Stage T4 N0-3 M0-1 If the tumor has already spread to adjacent structures, hormone therapy is used as the treatment of choice. Stage T1-4 N1-3 M0-1 Hormone therapy may be used for all tumors that have involved lymph nodes, whether or not metastases are present. Further notes

  • In patients with locally advanced or metastatic prostate cancer, adding early chemotherapy with docetaxel to hormone-ablative therapy may prolong survival.
  • Advanced Prostate Cancer Consensus Conference (APCCC) in St.
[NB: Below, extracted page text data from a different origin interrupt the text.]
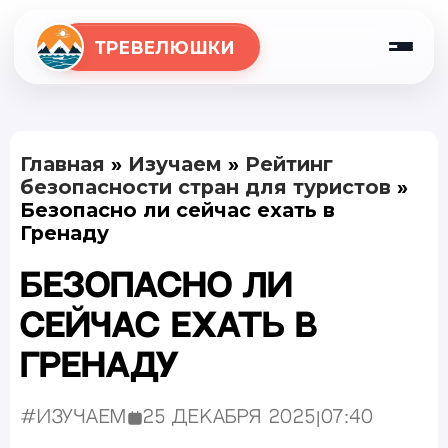
ТРЕВЕЛЮШКИ
Главная
»
Изучаем
»
Рейтинг
безопасности стран для туристов
»
Безопасно ли сейчас ехать в
Гренаду
Безопасно ли
сейчас ехать в
Гренаду
#Изучаем
25 декабря 2025
|
07:40
Опубликовано: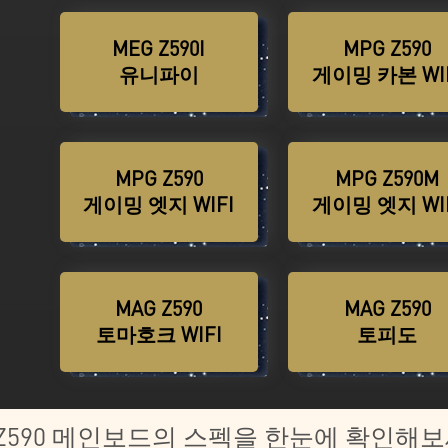
MEG Z590I
MPG Z590
바로 구매하기
바로 구매하
유니파이
게이밍 카본 WI
MAG 코어리퀴드
M
바로 구매하기
280R
MPG Z590
MPG Z590M
바로 구매하기
바로 구매하
게이밍 엣지 WIFI
게이밍 엣지 WI
MAG Z590
MAG Z590
바로 구매하기
바로 구매하
토마호크 WIFI
토피도
I Z590 메인보드의 스펙을 한눈에 확인해보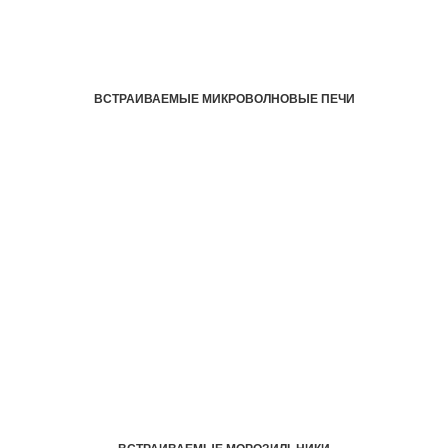
ВСТРАИВАЕМЫЕ МИКРОВОЛНОВЫЕ ПЕЧИ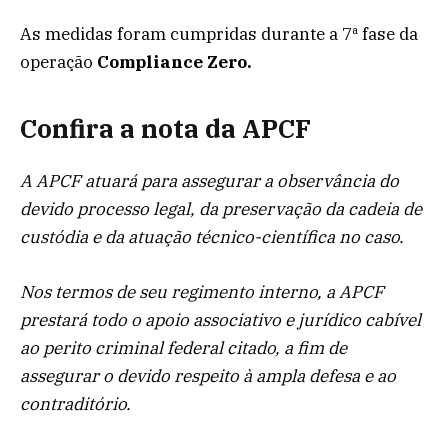
As medidas foram cumpridas durante a 7ª fase da
operação
Compliance Zero.
Confira a nota da APCF
A APCF atuará para assegurar a observância do
devido processo legal, da preservação da cadeia de
custódia e da atuação técnico-científica no caso.
Nos termos de seu regimento interno, a APCF
prestará todo o apoio associativo e jurídico cabível
ao perito criminal federal citado, a fim de
assegurar o devido respeito à ampla defesa e ao
contraditório.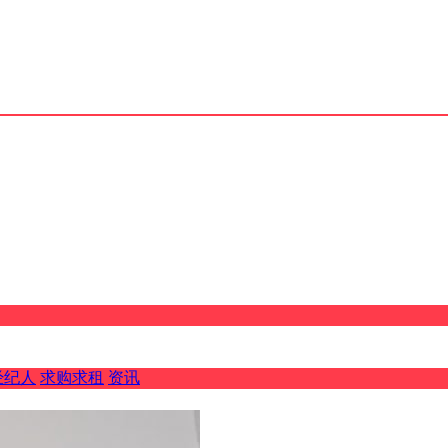
经纪人
求购求租
资讯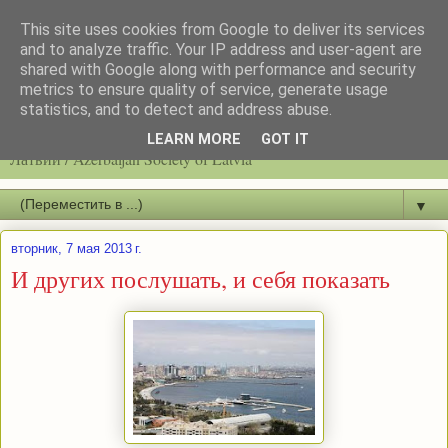
This site uses cookies from Google to deliver its services
and to analyze traffic. Your IP address and user-agent are
shared with Google along with performance and security
metrics to ensure quality of service, generate usage
statistics, and to detect and address abuse.
Latvijas azerbaidžāņu biedrību / Общество азербайджанцев
LEARN MORE
GOT IT
Латвии / Azerbaijan Society of Latvia
▼
вторник, 7 мая 2013 г.
И других послушать, и себя показать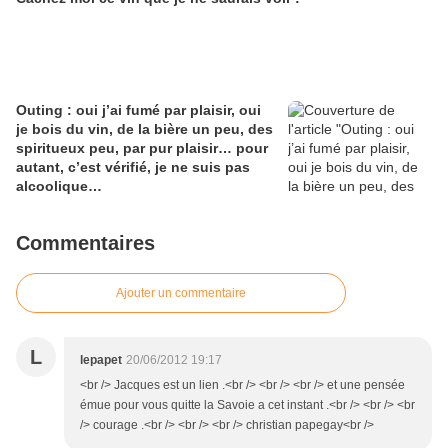
Outing : oui j’ai fumé par plaisir, oui
je bois du vin, de la bière un peu, des
spiritueux peu, par pur plaisir… pour
autant, c’est vérifié, je ne suis pas
alcoolique…
Commentaires
Ajouter un commentaire
L
lepapet
20/06/2012 19:17
<br /> Jacques est un lien .<br /> <br /> <br /> et une pensée
émue pour vous quitte la Savoie a cet instant .<br /> <br /> <br
/> courage .<br /> <br /> <br /> christian papegay<br />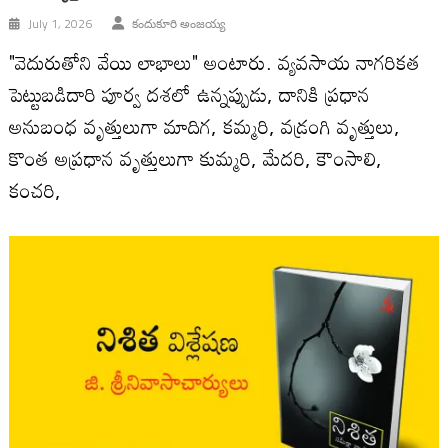
July 1, 2026
కందుకూరి అంజయ్య
"వెదురుతోని వేయి లాభాలు" అంటారు. వ్యవసాయ నాగరికత
పెట్టుబడిదారి పూర్వ దశలో ఉన్నప్పుడు, దానికి ప్రధాన
అనుబంధ వృత్తులుగా మాదిగ, కమ్మరి, వడ్రంగి వృత్తులు,
కొంత అప్రధాన వృత్తులుగా కుమ్మరి, మేదరి, కౌంసాలి,
కంచరి,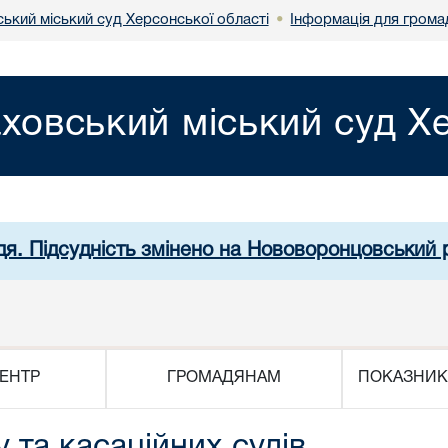
ький міський суд Херсонської області
Інформація для грома
•
ховський міський суд Хе
дя. Підсудність змінено на Нововоронцовський 
ЕНТР
ГРОМАДЯНАМ
ПОКАЗНИК
 та касаційних судів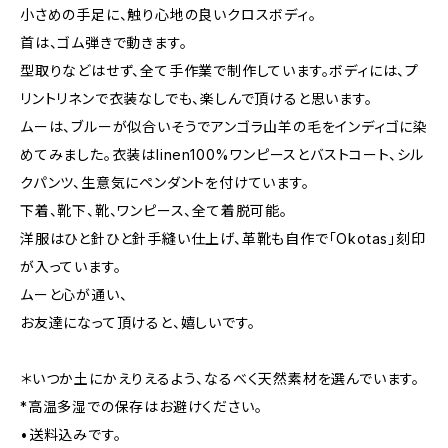
小さめの手足に、触り心地の良いクロスボディ。
首は、ゴム弾きで動きます。
型取りなどはせず、全て手作業で制作しています。ボディには、プ
リントリネンで衣装なしでも、楽しんで頂けると思います。
ムーは、ブルーが似合いそうでアンゴラ山羊の毛をインディゴに染
めてみました。衣装はlinen100%ワンピースとバストコート、シル
クパンツ、生意気にペンダントを付けています。
下着、靴下、靴、ワンピース、全て着脱可能。
洋服はひと針ひと針手縫い仕上げ、革靴も自作で「Okotas」刻印
が入っています。
ムーと心が通い、
お友達になって頂けると、嬉しいです。
＊いつか土にかえりえるよう、なるべく天然素材を選んでいます。
*高温多湿での保存はお避けください。
•送料込みです。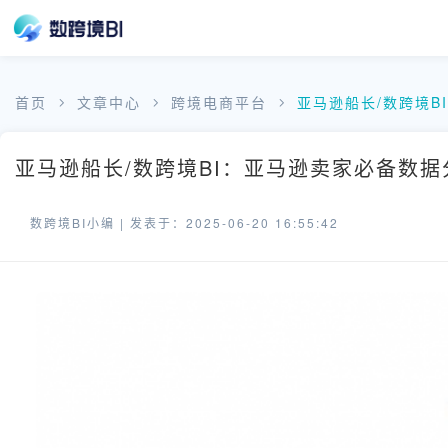
首页
文章中心
跨境电商平台
亚马逊船长/数跨境
亚马逊船长/数跨境BI：亚马逊卖家必备数据
数跨境BI小编 |
发表于：2025-06-20 16:55:42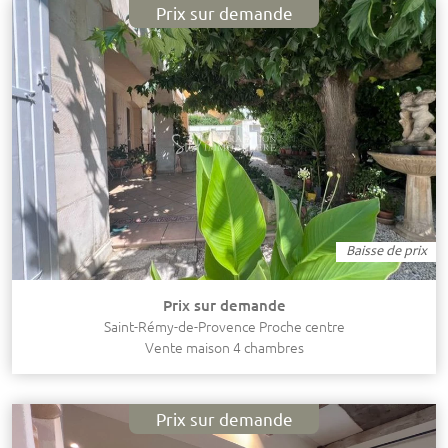
Prix sur demande
Baisse de prix
Prix sur demande
Saint-Rémy-de-Provence Proche centre
Vente maison 4 chambres
Prix sur demande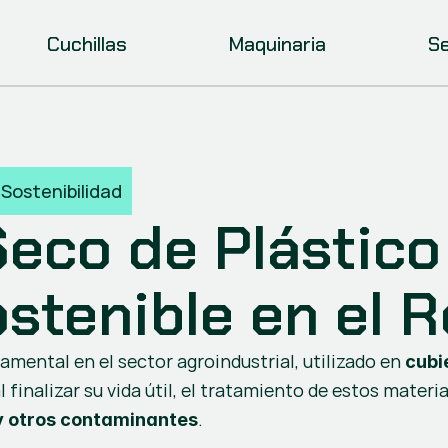
Cuchillas
Maquinaria
Se
 Sostenibilidad
eco de Plástico 
stenible en el R
mental en el sector agroindustrial, utilizado en 
cubi
l finalizar su vida útil, el tratamiento de estos mater
.
 y otros contaminantes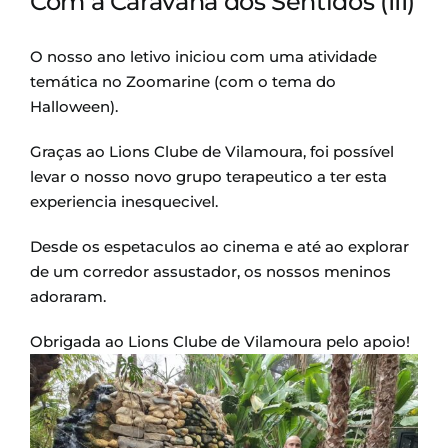
Com a Caravana dos Sentidos (III)
O nosso ano letivo iniciou com uma atividade
temática no Zoomarine (com o tema do
Halloween).
Graças ao Lions Clube de Vilamoura, foi possível
levar o nosso novo grupo terapeutico a ter esta
experiencia inesquecivel.
Desde os espetaculos ao cinema e até ao explorar
de um corredor assustador, os nossos meninos
adoraram.
Obrigada ao Lions Clube de Vilamoura pelo apoio!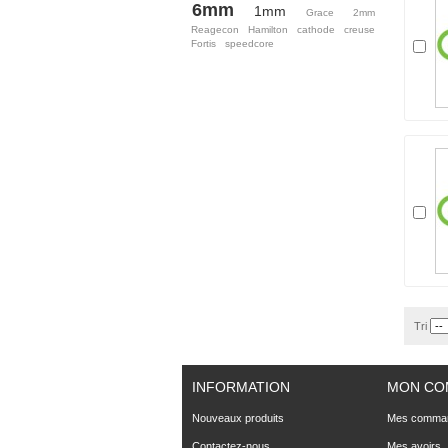
6mm
1mm
Grace
2mm
Reagecon
Hamilton
cathode
creuse
Fortis
speedcore
Tri
INFORMATION
MON CO
Nouveaux produits
Mes comma
Contactez-nous
Mes avoirs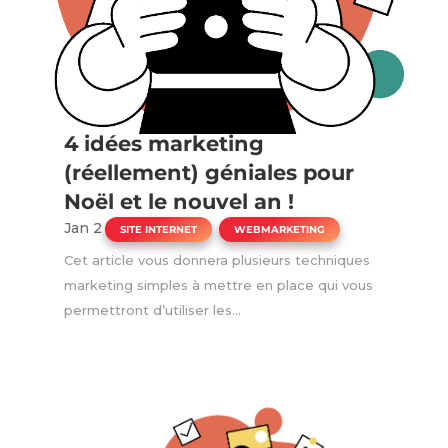
4 idées marketing
(réellement) géniales pour
Noël et le nouvel an !
Jan 2
|
,
SITE INTERNET
WEBMARKETING
Cet article vous donnera plusieurs techniques
marketing simples à mettre en place qui vous
permettront d’utiliser les...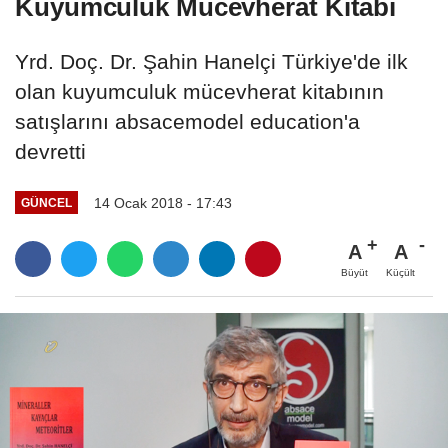
Kuyumculuk Mücevherat Kitabı
Yrd. Doç. Dr. Şahin Hanelçi Türkiye'de ilk
olan kuyumculuk mücevherat kitabının
satışlarını absacemodel education'a
devretti
14 Ocak 2018 - 17:43
GÜNCEL
A
A
Büyüt
Küçült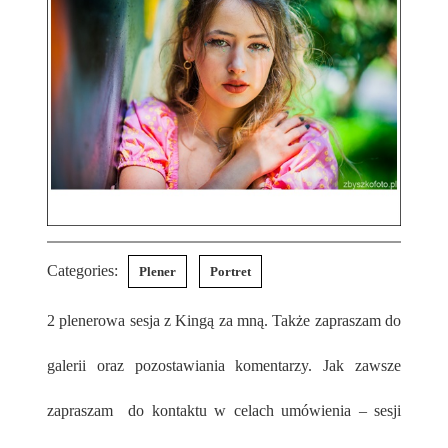
Categories:
Plener
Portret
2 plenerowa sesja z Kingą za mną. Także zapraszam do
galerii oraz pozostawiania komentarzy. Jak zawsze
zapraszam do kontaktu w celach umówienia – sesji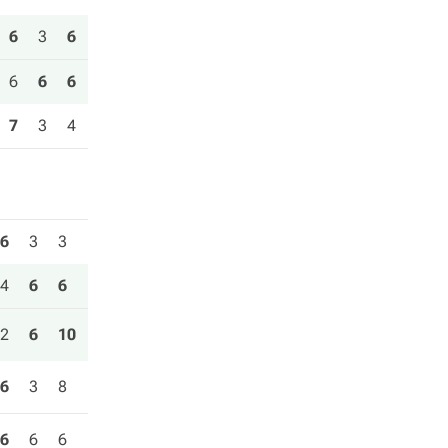
6
3
6
6
6
6
7
3
4
6
3
3
4
6
6
2
6
10
6
3
8
6
6
6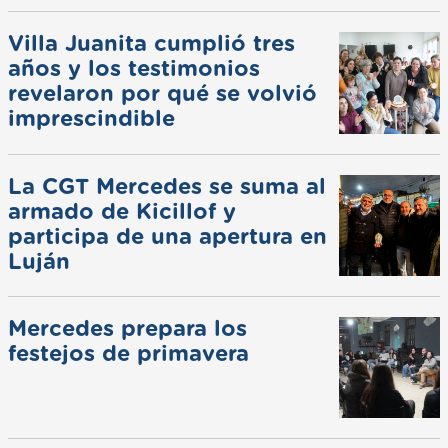
Villa Juanita cumplió tres
años y los testimonios
revelaron por qué se volvió
imprescindible
La CGT Mercedes se suma al
armado de Kicillof y
participa de una apertura en
Luján
Mercedes prepara los
festejos de primavera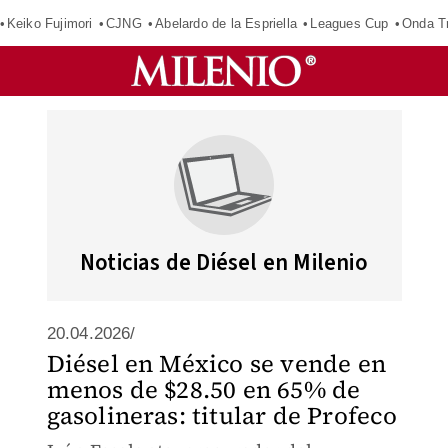
Keiko Fujimori
CJNG
Abelardo de la Espriella
Leagues Cup
Onda Tr
Noticias de Diésel en Milenio
20.04.2026/
Diésel en México se vende en
menos de $28.50 en 65% de
gasolineras: titular de Profeco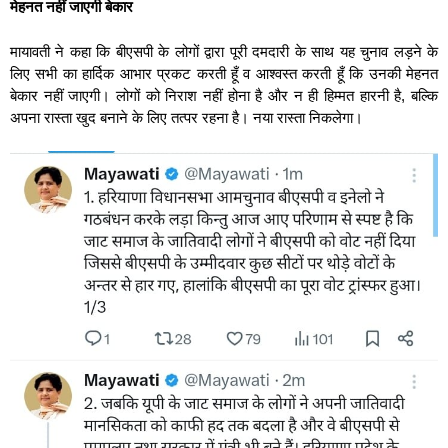
मेहनत नहीं जाएगी बेकार
मायावती ने कहा कि बीएसपी के लोगों द्वारा पूरी दमदारी के साथ यह चुनाव लड़ने के
लिए सभी का हार्दिक आभार प्रकट करती हूँ व आश्वस्त करती हूँ कि उनकी मेहनत
बेकार नहीं जाएगी। लोगों को निराश नहीं होना है और न ही हिम्मत हारनी है, बल्कि
अपना रास्ता खुद बनाने के लिए तत्पर रहना है। नया रास्ता निकलेगा।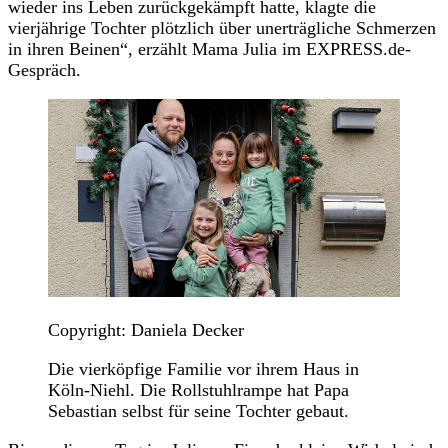
wieder ins Leben zurückgekämpft hatte, klagte die
vierjährige Tochter plötzlich über unerträgliche Schmerzen
in ihren Beinen“, erzählt Mama Julia im EXPRESS.de-
Gespräch.
Copyright: Daniela Decker
Die vierköpfige Familie vor ihrem Haus in
Köln-Niehl. Die Rollstuhlrampe hat Papa
Sebastian selbst für seine Tochter gebaut.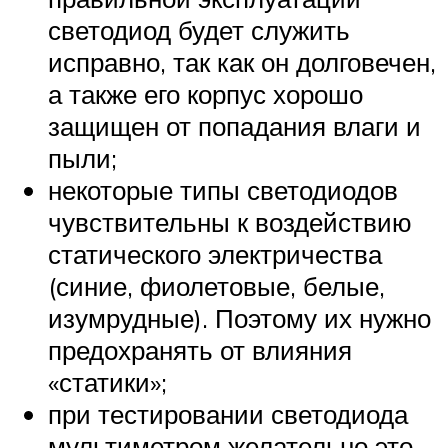
светодиод будет служить
исправно, так как он долговечен,
а также его корпус хорошо
защищен от попадания влаги и
пыли;
некоторые типы светодиодов
чувствительны к воздействию
статического электричества
(синие, фиолетовые, белые,
изумрудные). Поэтому их нужно
предохранять от влияния
«статики»;
при тестировании светодиода
мультиметром желательно это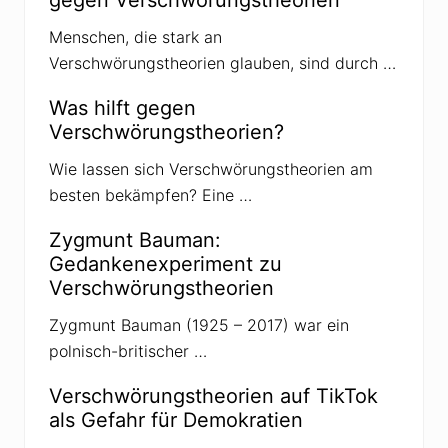
d
a
Menschen, die stark an
v
o
Verschwörungstheorien glauben, sind durch …
m
«
M
Was hilft gegen
a
Verschwörungstheorien?
j
d
a
Wie lassen sich Verschwörungstheorien am
n
besten bekämpfen? Eine …
-
P
u
Zygmunt Bauman:
t
Gedankenexperiment zu
s
c
Verschwörungstheorien
h
»
Zygmunt Bauman (1925 – 2017) war ein
i
n
polnisch-britischer …
d
e
r
Verschwörungstheorien auf TikTok
U
als Gefahr für Demokratien
k
r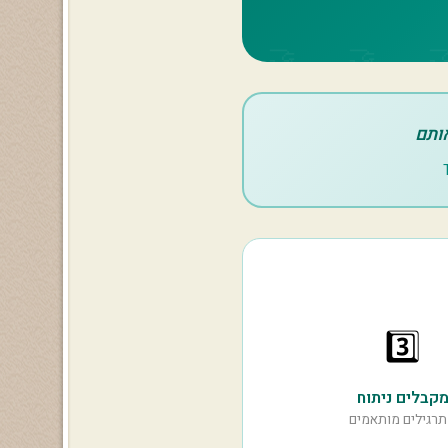
אותם
3️⃣
קבלים ניתוח
תרגילים מותאמים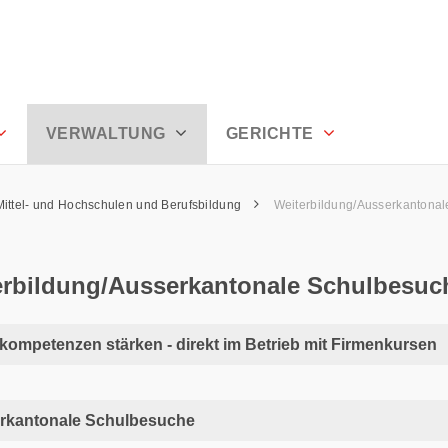
esuche - Appenzell Ausserrhoden
VERWALTUNG
GERICHTE
Mittel- und Hochschulen und Berufsbildung
Weiterbildung/Ausserkantona
erbildung/Ausserkantonale Schulbesuc
ompetenzen stärken - direkt im Betrieb mit Firmenkursen
rkantonale Schulbesuche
Gallen on therapy for advanced prostate cancer [indicated in round brackets: % of experts]:
    • Castration-naive metastatic tumors:
      • The term “castration-naive” should be replaced by “hormone-sensitive “or “castration-sensitive”.
      • Decreasing PSA levels (< 4 ng/ml after approximately 6 months): intermittent rather than continuous androgen deprivation (71%).
      • Combination therapy for complete androgen blockade (approximately 50%):
        • Combination therapy with docetaxel for high tumor volume (about 50%).
        • No need for docetaxel in low-volume disease (approximately 75%).
    • Nonmetastatic castration-resistant tumors:
      • Diagnosis of M0 tumor is considered confirmed if computed tomography (chest CT/chest organs, abdominal CT/abdominal organs, pelvic CT/pelvic organs) and bone scintigraphy are negative (77%)
      • Also use androgen modulators (abiraterone, enzalutamide) when PSA levels are rising, although there is little evidence on the benefit (overall survival) in this situation (84%)
    • Metastatic castration-resistant tumors, first-line therapy:
      • Healthy, asymptomatic or minimally symptomatic patients: First-line therapy with abiraterone or enzalutamide in the majority of patients (88%).
      • Chemotherapy in these patients in a selected minority (approximately 50%):
        • Sipuleucel-T in this situation (56%).
      • In symptomatic patients without visceral metastases (daughter tumors in the intestines):
        • Treatment with radium-223 in a minority (approximately 66%).
        • Chemotherapy (usually taxane-based) as first-line option (91%); recommended in majority of symptomatic patients (41%)
    • Metastatic castration-resistant tumors, second-line therapy:
      • After first-line therapy with docetaxel: therapy with cabazitaxel (approximately 66%), but only in selected patients (57%).
      • After first-line therapy with abiraterone or enzalutamide, no second-line therapy with either of these drugs if primary resistance to therapy (no PSA decline, no radiologic and clinical improvement) is observed (53%)
      • If patients initially respond to first-line therapy with abiraterone or enzalutamide and then progression (“disease progression”) occurs, only 23% of experts ruled out further use of either agent.